According to The Wall Street Journal, investors are wise to consider not only how much risk they can afford to take but also how much risk they can stand to take.
What an investor can afford is mainly driven by their time horizon — how long before they will need the money.
Say you have a child heading to college in the next couple of years. That lessens your ability to take risks in time to recover if the value of your portfolio declines. But if your child won't be in college for 10 years, you can take more risks and ride out the ups and downs in the market.
How much risk you can stand to take — the so-called temperamental tolerance for risk — is harder to pin down. That's prompted financial advisers, brokerage firms and mutual-fund companies to create "risk quizzes" to help people determine whether they are conservative, moderate or aggressive investors. Most people rank as middle-of-the-road risk-takers.

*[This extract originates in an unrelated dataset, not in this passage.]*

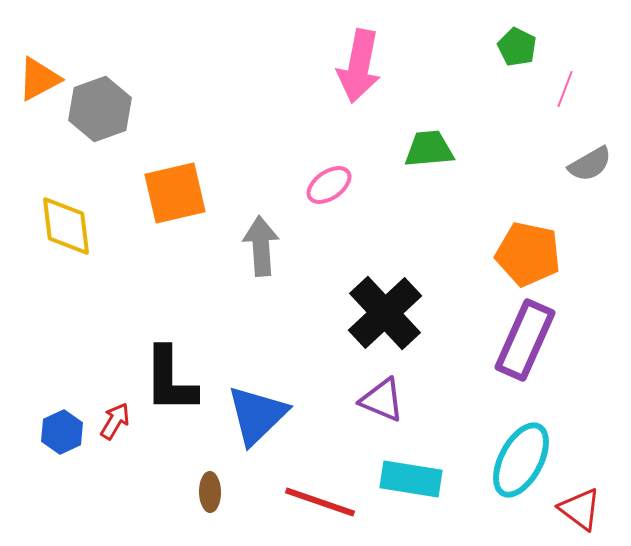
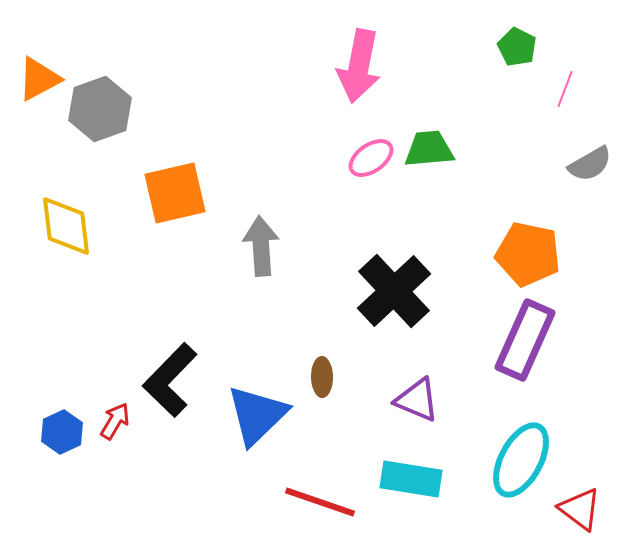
pink ellipse: moved 42 px right, 27 px up
black cross: moved 9 px right, 22 px up
black L-shape: rotated 44 degrees clockwise
purple triangle: moved 35 px right
brown ellipse: moved 112 px right, 115 px up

Experts warn, however, that the quizzes should be used simply as a first step to assessing risk tolerance.
Here are some options for investing, according to The Journal:
Growth stocks and value stocks are important.
Value stocks can enhance investment strategy because they give investors the opportunity to build on solid companies with sound fundamentals. Growth stocks, meanwhile, often are newer, and they have potential for growth. Experts caution that a few of these in your portfolio can increase earnings, but too many might make your portfolio too risky.
- Currency trading is generally risky, and the same is true when it comes to commodities and futures trading. It might be fun to dabble in these realms, but the risk of losing money is higher, experts caution.
- The bulk of your portfolio should not be in cash, but adding cash brings diversity — which can reduce risk — and a foundation of stability.
"Diversification is key," Murphy says. "A lot of people go awry by trying to guess where the market is going. Even the most brilliant people in this field cannot guess that."